6. The inquest report was prepared on 22.8.1989 wherein the statements of Mahaveer father and Hira Lal grand-father were recorded. In the said statements, it is mentioned that Urmila used to remain depressed due to her being childless and they have no suspicion about the death of Urmila. Hira Lal grand-father has even stated that they have made secret inquiry and are fully satisfied that she has committed suicide and for that they do not want to take any action in the matter. It was only subsequently after eight days that a complaint was made levelling allegations of demand of dowry. Prior to lodging of the said complaint, there is no letter or document wherein there is even remote reference to demand of dowry. Immediately after the occurrence, the stand of father and grand-father of deceased Urmila was that it was a case of accidental death and not that of any demand of dowry.

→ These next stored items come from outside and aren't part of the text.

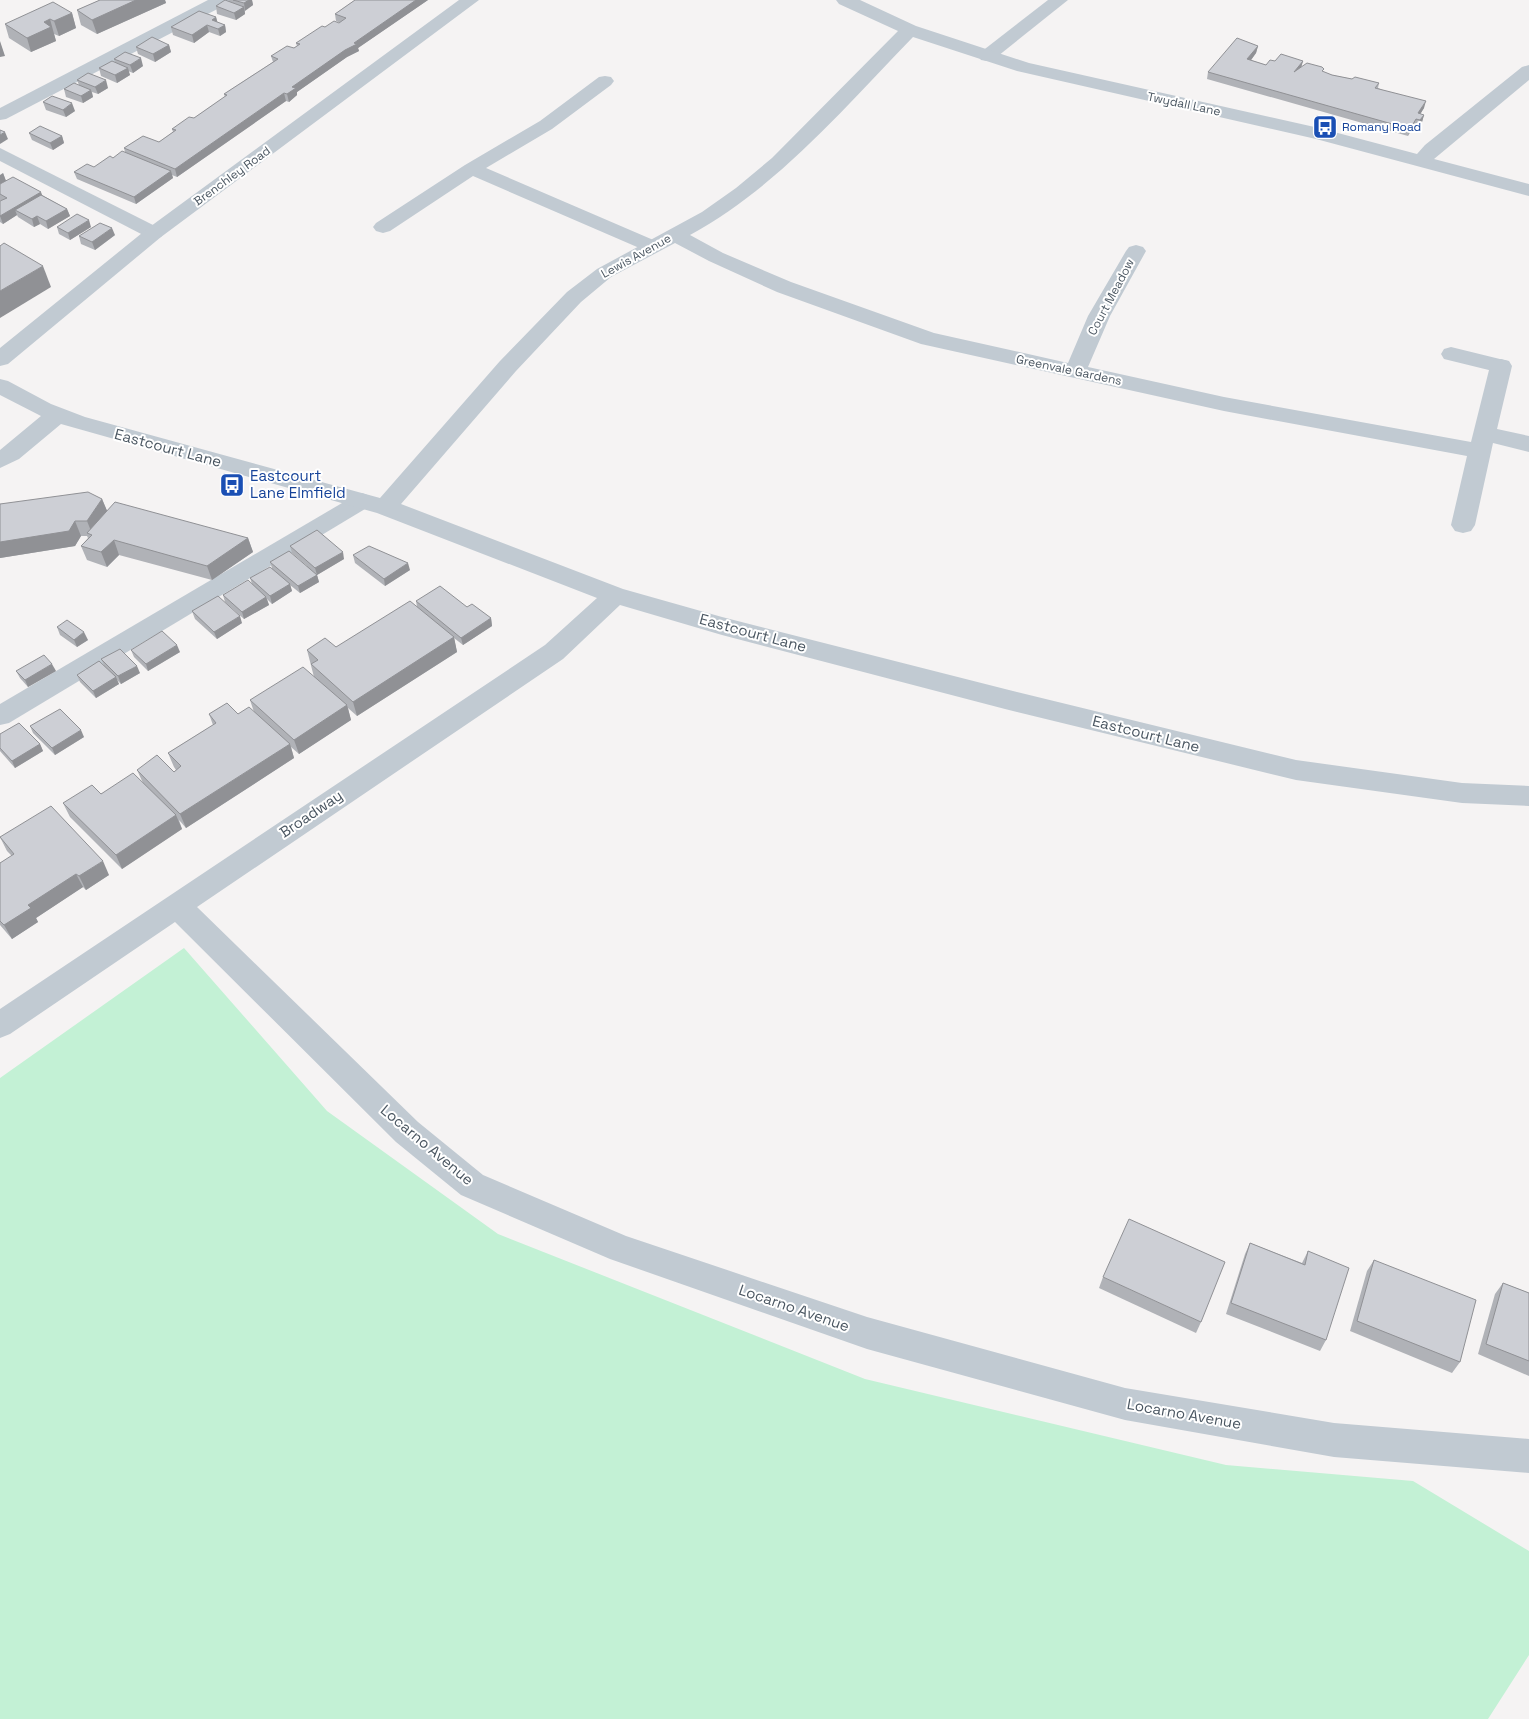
<svg xmlns="http://www.w3.org/2000/svg" width="1529" height="1719" font-family="'Space Grotesk',sans-serif">
<style>
.green{fill:#c3f1d5}
.lines{fill:none;stroke-linecap:round;stroke-linejoin:round}
.lane{fill:#c1cad2;fill-rule:evenodd}
.street{fill:#c1cad2;fill-rule:evenodd}
.wall{fill:#b0b2b7}
.shaded-wall{fill:#909195}
.building{fill:#cdcfd5;stroke:#909195}
.labels{text-anchor:middle;stroke-width:4;stroke-linejoin:round;paint-order:stroke}
.far-street-label{font-size:12px;fill:#4a5661;stroke:#fff}
.far-transit-label{font-size:12px;fill:#164399;stroke:#fff;text-anchor:start}
.street-label{font-size:15px;fill:#4a5661;stroke:#fff}
.transit-label{font-size:15px;fill:#164399;stroke:#fff;text-anchor:start}
</style>
<rect width="100%" height="100%" fill="#f5f3f3"/>
<path class="green" d="M184 948 327 1111 498 1234 865 1379 1226 1465 1413 1481 1529 1551V1655L1488 1719H0V1078Z"/>
<g class="lines">
<g class="lane">
<path d="M208 0H230L227 4 6 119 0 120V108Z"/>
<path d="M1048 0H1068L993 60 987 61 981 60 978 56 981 52Z"/>
<path d="M605 76 611 77 614 81 611 85 552 129 486 168 658 242 661 246 658 250 651 252 644 250 473 176 390 231 383 233 376 231 373 227 376 223 465 165 540 121 599 77Z"/>
<path d="M0 148 161 229 164 233 161 237 154 239 147 237 0 161Z"/>
<path d="M1451 347 1508 361 1511 366 1508 371 1501 373 1444 359 1441 354 1444 349Z"/>
<path d="M362 493 370 496 373 501 370 506 9 723 0 725V704L354 496Z"/>
</g>
<g class="street">
<path d="M459 0H479L161 237 8 364 0 366V348L147 229Z"/>
<path d="M836 0H860L916 26 1029 63 1319 128 1417 154 1425 145 1522 67 1529 65V80L1434 159 1529 184V196L1316 139 1017 71 913 37C844 108 778 187 690 235L723 253 791 282 934 333 1068 363 1088 316 1126 251 1129 247 1136 245 1143 247 1146 251 1110 316 1088 367 1224 397 1471 442 1490 366 1493 361 1501 359 1509 361 1512 366 1497 429 1529 436V452L1493 443 1475 525 1471 531 1463 533 1455 531 1451 525 1467 456 1224 411 921 344 777 292 709 261 675 243 611 277 581 302 516 371 401 504 623 589 722 617 1005 689 1296 760 1462 783 1529 786V806L1462 803 1296 780 1005 709 722 635 620 605 563 659 197 907 418 1122 483 1175 626 1236 867 1317 1125 1388 1334 1423 1529 1439V1473L1334 1457 1125 1420 867 1349 610 1259 461 1195 396 1142 175 922 10 1034 0 1038V1009L545 645 597 598 377 513 61 424 19 459 0 468V450L41 416 0 395V379L8 381 51 404 85 417 380 498 500 361 567 292 597 269 702 212 736 188 772 158 898 31 839 4Z"/>
</g>
</g>
<g class="wall">
<path d="M100 0H165L166 3 97 34 81 25 77 10Z"/>
<path d="M228 0H252L253 5 245 10V14L236 20 217 14 216 6 229 1Z"/>
<path d="M355 0H428L358 48 359 51 347 57 297 92V95L289 102 286 101 177 177 172 175 173 178 136 204 77 179 74 172 94 167 113 158 125 152 124 148 159 142 173 132 172 129 194 118 225 97 224 94 273 62 271 56 294 48 297 46 296 43 325 27 340 23 336 21 335 14Z"/>
<path d="M72 13 76 28 59 36 54 34 56 41 31 52 9 38 5 24Z"/>
<path d="M216 17 217 22 225 25 226 32 220 36 209 32 194 43 173 35 171 27Z"/>
<path d="M169 45 171 52 155 62 138 54 136 47Z"/>
<path d="M1258 46 1256 53 1251 60 1266 65 1275 61H1303L1301 67 1323 72 1332 75 1352 79 1379 83 1378 88 1424 108 1420 114 1424 115 1422 122 1418 128 1413 126 1408 136 1207 79 1208 72Z"/>
<path d="M114 59 143 66 133 73 128 71 130 75 117 83 101 76 99 68 115 62Z"/>
<path d="M77 80 108 88 98 94 92 92 93 97 83 103 66 97 64 89 79 85Z"/>
<path d="M43 102 75 111 66 117 46 110Z"/>
<path d="M29 133 62 136 64 143 53 150 32 140Z"/>
<path d="M3 173 6 181 42 195 67 209 70 216 48 229 40 224 34 227 18 217 17 215 3 224 0 222V201H1L0 200V184Z"/>
<path d="M57 227H91L70 240 59 234Z"/>
<path d="M115 235 95 250 81 244 79 236Z"/>
<path d="M102 499 107 511 248 538 253 552 212 580 119 555 107 567 87 560 81 546 88 538 87 536H81L75 546 0 558V504Z"/>
<path d="M290 546 344 559 317 575 319 582 300 593 290 585 292 591 272 604 267 599 269 605 244 619 225 602 223 595 252 584 250 578 272 568 270 562 307 566 292 553Z"/>
<path d="M353 555 410 570 385 586 355 563Z"/>
<path d="M416 601 467 607 491 618 492 626 463 645 454 638 457 652 357 716 348 708 351 720 299 754 291 747 294 758 186 828 179 820 182 829 122 869 70 817 63 803 143 783 137 770 174 772 176 770 174 767 168 753 213 725 209 714H238L254 712 250 700 314 677 307 650 336 647 417 607Z"/>
<path d="M192 611 242 623 217 639 195 619Z"/>
<path d="M57 627 88 640 77 647 60 635Z"/>
<path d="M131 650 180 652 148 671 134 657Z"/>
<path d="M101 659 140 673 121 684 116 679 119 684 96 698 80 682 77 675 104 665Z"/>
<path d="M16 671H56L28 687 20 678Z"/>
<path d="M30 726 84 737 55 755 33 733Z"/>
<path d="M0 734 40 744 43 751 15 768 0 751Z"/>
<path d="M0 837 109 875 86 890 83 887 36 918 38 922 12 939 0 925V863L12 856 7 851Z"/>
<path d="M1250 1243 1302 1263 1308 1251 1326 1340 1320 1351 1226 1314 1245 1254Z"/>
<path d="M1374 1260 1460 1362 1452 1373 1350 1331 1367 1271Z"/>
<path d="M1103 1277 1201 1322 1196 1333 1099 1288Z"/>
<path d="M1503 1283 1529 1293V1376L1478 1354 1495 1294Z"/>
</g>
<g class="shaded-wall">
<path d="M136 0H165L166 3 97 34 92 20Z"/>
<path d="M249 0H252L253 5 245 11 244 3Z"/>
<path d="M416 0H428L358 48 359 51 347 57 297 92V95L289 102 287 94 292 87 354 43Z"/>
<path d="M244 7 245 14 236 20 234 13Z"/>
<path d="M72 13 76 28 59 36 54 21Z"/>
<path d="M216 17 218 24 212 20Z"/>
<path d="M50 19 56 41 31 52 27 38 44 22Z"/>
<path d="M207 25 209 32 194 43 192 35Z"/>
<path d="M225 25 226 32 220 36 218 29Z"/>
<path d="M0 41 5 56 0 57Z"/>
<path d="M169 45 171 52 155 62 153 54Z"/>
<path d="M1258 46 1256 53 1246 67 1247 59Z"/>
<path d="M141 58 143 66 133 73 130 65Z"/>
<path d="M1303 61 1301 68 1294 72Z"/>
<path d="M128 68 130 75 117 83 115 75Z"/>
<path d="M106 80 108 88 98 94 95 87Z"/>
<path d="M91 90 93 97 83 103 81 96Z"/>
<path d="M284 93 286 101 177 177 175 169Z"/>
<path d="M1426 101 1424 108 1416 121 1418 113Z"/>
<path d="M72 103 75 111 66 117 63 110Z"/>
<path d="M1424 115 1422 122 1418 128 1420 120Z"/>
<path d="M1416 119 1413 126 1408 136 1410 129Z"/>
<path d="M5 132 8 139 0 144V135Z"/>
<path d="M62 136 64 143 53 150 50 143Z"/>
<path d="M171 171 173 178 136 204 134 197Z"/>
<path d="M3 173 6 181 0 184V175Z"/>
<path d="M41 192 44 200 15 210 17 215 3 224 0 216Z"/>
<path d="M67 209 70 216 48 229 46 221Z"/>
<path d="M37 216 40 224 34 227 32 219Z"/>
<path d="M89 220 91 227 70 240 68 233Z"/>
<path d="M112 228 115 235 95 250 92 242Z"/>
<path d="M43 266 51 287 0 318V291Z"/>
<path d="M102 499 108 513 93 536 87 521Z"/>
<path d="M75 521 81 536 75 546 0 558V542Z"/>
<path d="M248 538 253 552 212 580 207 566Z"/>
<path d="M114 540 119 555 107 567 101 552Z"/>
<path d="M343 552 344 559 317 575 315 568Z"/>
<path d="M408 563 410 570 385 586 384 579Z"/>
<path d="M317 575 319 582 300 593 298 586Z"/>
<path d="M290 584 292 591 272 604 270 596Z"/>
<path d="M266 597 269 605 244 619 242 612Z"/>
<path d="M240 616 242 623 217 639 214 632Z"/>
<path d="M491 618 492 626 463 645 461 638Z"/>
<path d="M84 632 88 640 77 647 74 640Z"/>
<path d="M454 637 457 652 357 716 353 702Z"/>
<path d="M177 645 180 652 148 671 146 664Z"/>
<path d="M52 664 56 671 28 687 25 680Z"/>
<path d="M137 666 140 673 121 684 118 676Z"/>
<path d="M116 677 119 684 96 698 93 691Z"/>
<path d="M347 705 351 720 299 754 294 740Z"/>
<path d="M81 730 84 737 55 755 52 748Z"/>
<path d="M40 744 43 751 15 768 12 761Z"/>
<path d="M290 744 294 758 186 828 180 814Z"/>
<path d="M176 815 182 829 122 869 116 855Z"/>
<path d="M103 861 109 875 86 890 79 876Z"/>
<path d="M76 874 83 887 36 918 38 922 12 939 4 925 28 905Z"/>
</g>
<g class="building">
<path d="M100 0H136L92 20 77 10Z"/>
<path d="M225 0 244 7 234 13 216 6Z"/>
<path d="M233 0H249L244 3Z"/>
<path d="M355 0H416L354 43 357 44 345 50 292 87 296 88 287 94 284 93 175 169 124 148 143 136 159 142 176 130 172 129 189 117 194 118 227 95 224 94 278 59 271 56 287 46 294 48 300 44 296 43 322 26 325 27 334 21 339 23 346 18 335 14Z"/>
<path d="M53 2 72 13 54 21 50 19 44 22 51 27 27 38 5 24Z"/>
<path d="M199 11 216 17 212 20 225 25 218 29 207 25 192 35 171 27Z"/>
<path d="M152 37 169 45 153 54 136 47Z"/>
<path d="M1237 38 1258 46 1247 59 1266 65 1270 60 1275 61 1281 54 1303 61 1294 72 1307 63 1322 67 1324 69 1322 71 1332 75 1352 79 1355 77 1379 83 1375 88 1426 101 1418 113 1424 115 1420 120 1416 119 1410 129 1208 72Z"/>
<path d="M125 52 141 58 130 65 114 59Z"/>
<path d="M112 61 128 68 115 75 99 68Z"/>
<path d="M88 73 106 80 95 87 77 80Z"/>
<path d="M74 83 91 90 81 96 64 89Z"/>
<path d="M52 96 72 103 63 110 43 102Z"/>
<path d="M40 126 62 136 50 143 29 133Z"/>
<path d="M0 130 5 132 0 135Z"/>
<path d="M122 151 171 171 134 197 74 172 87 164 94 167 110 156 113 158Z"/>
<path d="M13 177 41 192 0 216V201L7 198 0 194V184Z"/>
<path d="M41 195 67 209 46 221 37 216 32 219 15 210Z"/>
<path d="M77 214 89 220 68 233 57 227Z"/>
<path d="M100 223 112 228 92 242 79 236Z"/>
<path d="M4 243 43 266 0 291V246Z"/>
<path d="M88 492 102 499 87 521H75L69 531 0 542V504Z"/>
<path d="M115 502 248 538 207 566 114 540 101 552 81 546 92 535 87 533Z"/>
<path d="M317 530 343 552 315 568 290 546Z"/>
<path d="M369 546 408 563 384 579 353 555Z"/>
<path d="M289 551 317 575 298 586 270 562Z"/>
<path d="M270 567 290 584 270 596 250 578Z"/>
<path d="M248 580 266 597 242 612 223 595Z"/>
<path d="M440 586 467 607 472 604 491 618 461 638 416 601Z"/>
<path d="M218 596 240 616 214 632 192 611Z"/>
<path d="M410 601 454 637 353 702 311 664 318 660 307 650 325 638 336 647Z"/>
<path d="M67 620 84 632 74 640 57 627Z"/>
<path d="M162 631 177 645 146 664 131 650Z"/>
<path d="M120 649 137 666 118 676 101 659Z"/>
<path d="M44 655 52 664 25 680 16 671Z"/>
<path d="M99 661 116 677 93 691 77 675Z"/>
<path d="M303 667 347 705 294 740 250 700Z"/>
<path d="M227 703 238 714 249 707 290 744 180 814 137 770 157 755 174 772 181 766 168 753 216 723 209 714Z"/>
<path d="M60 709 81 730 52 748 30 726Z"/>
<path d="M19 723 40 744 12 761 0 748V734Z"/>
<path d="M133 773 176 815 116 855 63 803 92 785 101 794Z"/>
<path d="M51 806 103 861 79 876 76 874 28 905 31 908 4 925 0 921V863L14 854 0 837Z"/>
<path d="M1129 1219 1225 1262 1201 1322 1103 1277Z"/>
<path d="M1250 1243 1305 1265 1308 1251 1349 1268 1326 1340 1231 1303Z"/>
<path d="M1374 1260 1476 1300 1460 1362 1357 1321Z"/>
<path d="M1503 1283 1529 1293V1361L1486 1344Z"/>
</g>
<defs>
<symbol id="bus-square" viewBox="-11 -11 22 22"><rect x="-9" y="-9" width="18" height="18" rx="4" fill="#1a4fb4" stroke="#fff"/><path d="M-5-6H5V4H4V6H2V4H-2V6H-4V4H-5ZM-3.5-4V0h7V-4ZM-3.5 1.2v1.5H-2V1.2ZM2 1.2v1.5H3.5V1.2Z" fill="#fff"/></symbol>
</defs>
<g fill-rule="evenodd">
<use href="#bus-square" x="1311" y="113" width="28" height="28"/>
<use href="#bus-square" x="218" y="471" width="28" height="28"/>
</g>
<g class="labels">
<g class="far-street-label">
<text transform="translate(1184 104) rotate(12)" y="4">Twydall Lane</text>
<text transform="translate(232 176) rotate(-36)" y="4">Brenchley Road</text>
<text transform="translate(636 256) rotate(-29)" y="4">Lewis Avenue</text>
<text transform="translate(1111 297) rotate(-62)" y="4">Court Meadow</text>
<text transform="translate(1069 370) rotate(12)" y="4">Greenvale Gardens</text>
</g>
<g class="far-transit-label">
<text x="1342" y="131">Romany Road</text>
</g>
<g class="street-label">
<text transform="translate(168 448) rotate(15)" y="5">Eastcourt Lane</text>
<text transform="translate(753 633) rotate(15)" y="5">Eastcourt Lane</text>
<text transform="translate(1146 734) rotate(14)" y="5">Eastcourt Lane</text>
<text transform="translate(311 814) rotate(-34)" y="5">Broadway</text>
<text transform="translate(427 1145) rotate(40)" y="5">Locarno Avenue</text>
<text transform="translate(794 1308) rotate(19)" y="5">Locarno Avenue</text>
<text transform="translate(1184 1414) rotate(10)" y="5">Locarno Avenue</text>
</g>
<g class="transit-label">
<text x="250" y="481">Eastcourt<tspan x="250" dy="17">Lane Elmfield</tspan></text>
</g>
</g>
</svg>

If there was any demand of dowry, the prosecution witnesses namely Santra, PW3, Braham Dev, PW4 could have brought this fact to the notice of Mahaveer or Hira Lal and such fact would have definitely found mention in the inquest report. It appears that the complaint on the basis of which FIR was lodged after eight days was an afterthought. 7. The post mortem report does not show any sign of injury and the report of the chemical examiner shows that it was not a case of death by poison, rather the cause of death is of asphyxia due to suffocation and other three forms of asphyxia hanging, drowning and strangulation are ruled out. The conduct of Kanwar Pal is natural as he immediately rushed her to hospital at Dadri, as soon as he learnt that Urmila had become unconscious after vomitting. The allegations of harassment and maltreatment could not be substantiated and therefore, the presumption under Section 113-A and 113-B of the Evidence Act, would not be attracted against the accused. The trial Court has considered the entire evidence in threadbare manner. It cannot be pointed out that any evidence has not been considered or that the finding recorded by the trial Court is either perverse or absurd. In appeal against acquittal, we do not find any reason to take a different view than the one taken by the Additional Sessions Judge and, therefore, we dismiss the appeal.